Lois Maynard

Personal information
- Full name: Lois Paul Maynard
- Date of birth: 22 January 1989 (age 37)
- Place of birth: Cheetham Hill, England
- Height: 6 ft 3 in (1.91 m)
- Positions: Central defender; central midfielder;

Team information
- Current team: Radcliffe
- Number: 6

Senior career*
- Years: Team / Apps / (Gls)
- 2007–2009: Daisy Hill
- 2009–2011: Chadderton
- 2011–2012: Flixton / 32 / (0)
- 2012: → Stocksbridge Park Steels (loan) / 0 / (0)
- 2012–2013: Winsford United / 39 / (3)
- 2013–2015: F.C. Halifax Town / 85 / (18)
- 2015–2017: Tranmere Rovers / 68 / (5)
- 2017–2020: Salford City / 94 / (8)
- 2020–2022: Stockport County / 22 / (1)
- 2021–2022: → Solihull Moors (loan) / 30 / (2)
- 2022–2023: Oldham Athletic / 9 / (0)
- 2023–: Radcliffe / 53 / (5)

International career^{‡}
- 2015–: Saint Kitts and Nevis / 30 / (0)

= Lois Maynard =

Saint Kitts and Nevis association footballer

Lois Paul Maynard (born 22 January 1989) is a professional footballer who plays as a midfielder for Radcliffe. Mainly a central midfielder, he also can play as a central defender, right defender or defensive midfielder. Born in England, Maynard represents the Saint Kitts and Nevis national team.

==Career==
Born in Cheetham Hill, Manchester, Maynard played for Daisy Hill and Chadderton before signing with Flixton in June 2011. He soon established himself as a key defensive unit, being also loaned to Stocksbridge Park Steels (two divisions above), but returning a week later.

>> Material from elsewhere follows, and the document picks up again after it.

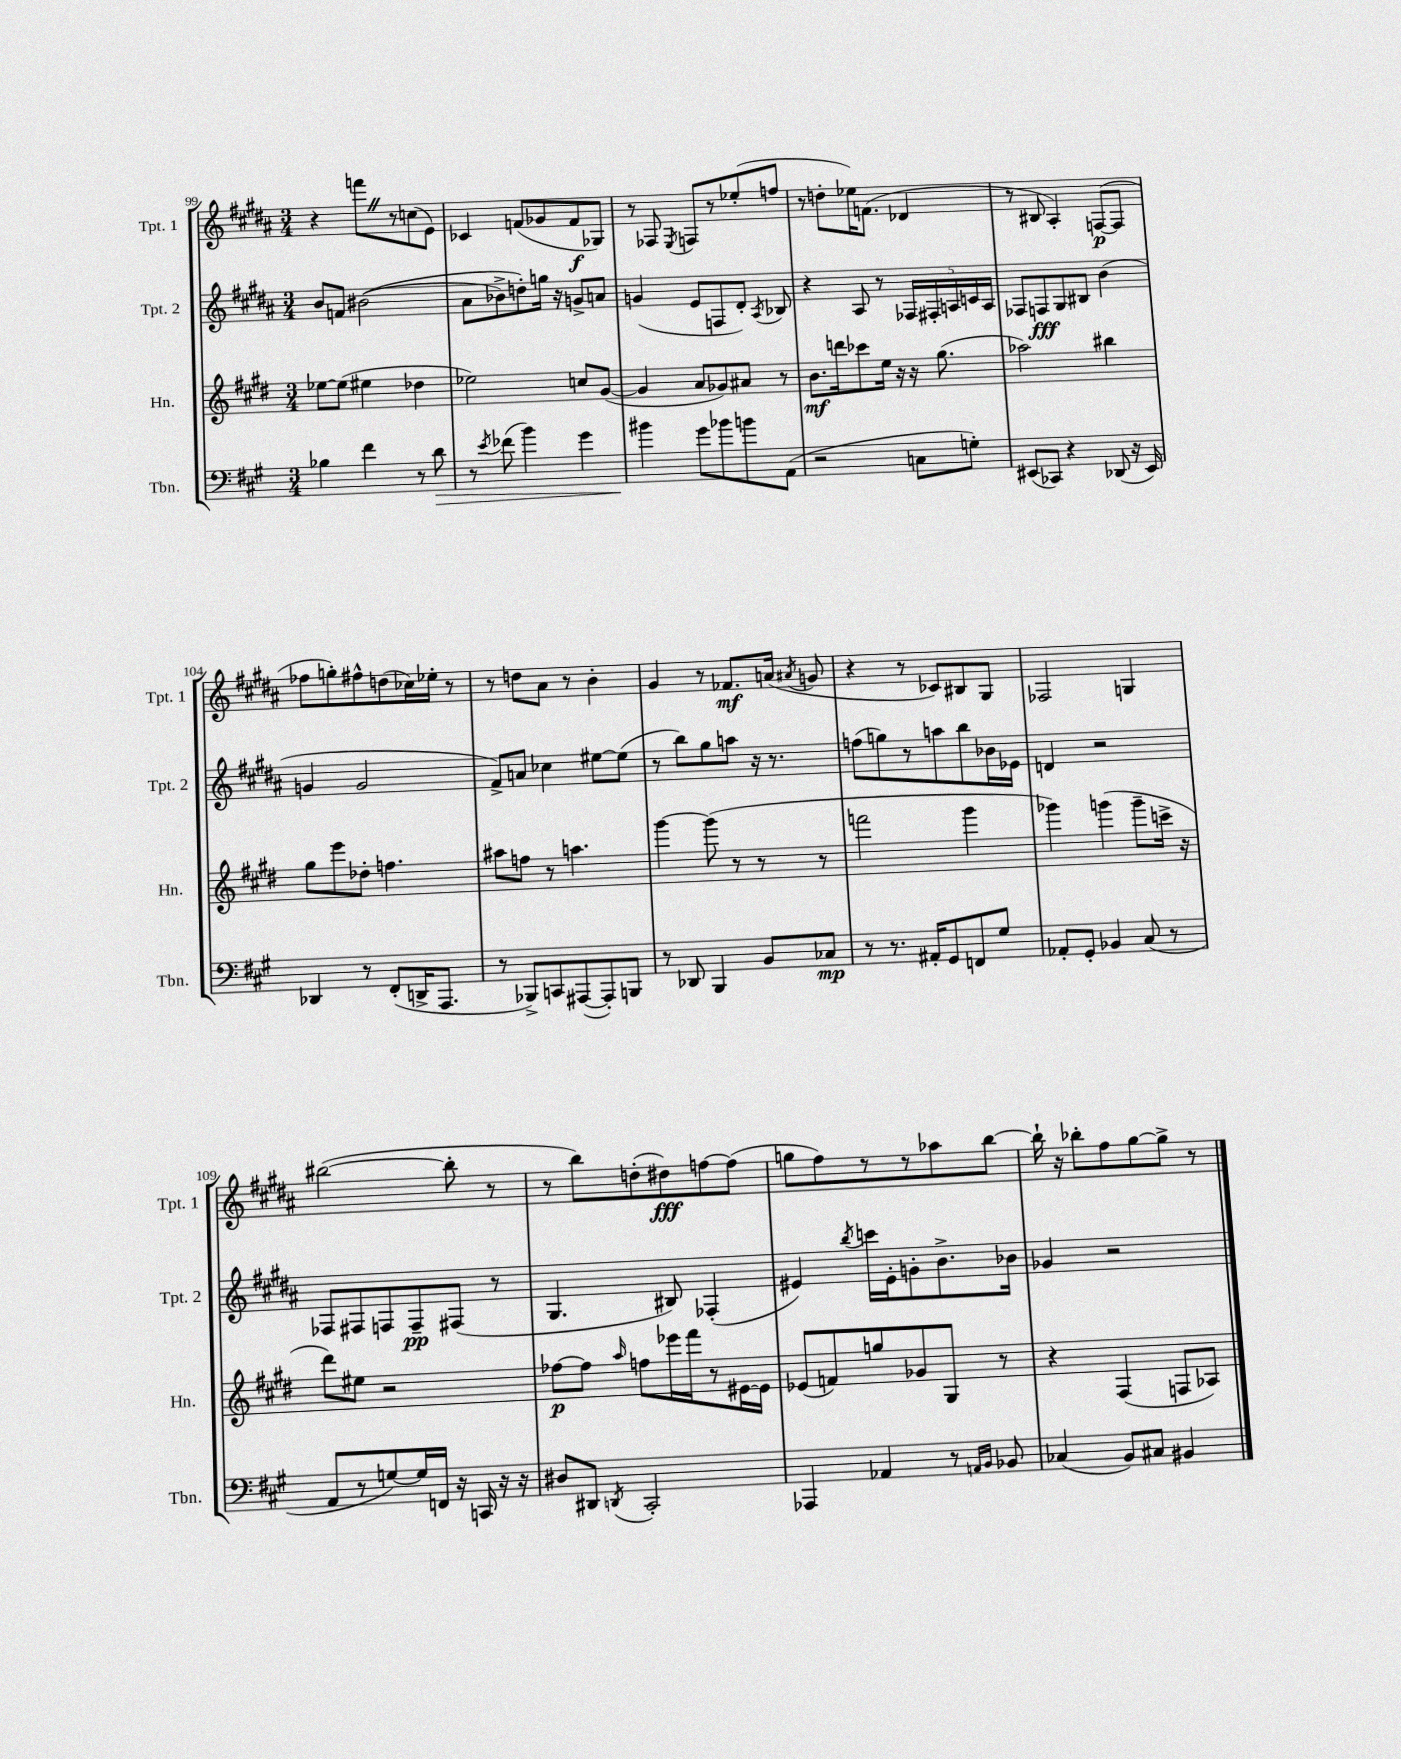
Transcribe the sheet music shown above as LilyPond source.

In summer 2012, Maynard signed with Winsford United. After a good season he was invited to a trial at Rochdale's training ground. However, nothing came of it; and on 25 July 2013 he signed with F.C. Halifax Town. He scored a career-best 11 goals 2014–15 campaign, and signed a two-year deal with Tranmere Rovers on 28 May 2015.

In May 2017 he signed for Salford City. In May 2019 he extended his contract with the club until at least June 2020.

In February 2020 he signed for Stockport County. Maynard made his debut for Stockport in an 1–1 draw with Dagenham and Redbridge shortly before the 2019-20 season was cut short due to coronavirus. Over the extended summer period Maynard became a regular during the clubs preseason fixtures. Maynard scored his first goal for Stockport in a 5-2 victory over Wealdstone.

In the summer of 2022, Oldham Athletic confirmed the signing of Lois Maynard on a one-year contract. At the end of the season, he was released by the club.

Maynard signed for Northern Premier League
Premier Division club Radcliffe on 1 July 2023.

==Personal life==
Maynard is eligible to play for Saint Kitts and Nevis and has made a number of appearances for them. His cousin is Marcus Rashford of Manchester United F.C.

Alongside his football career, he works as a fitness coach and personal trainer.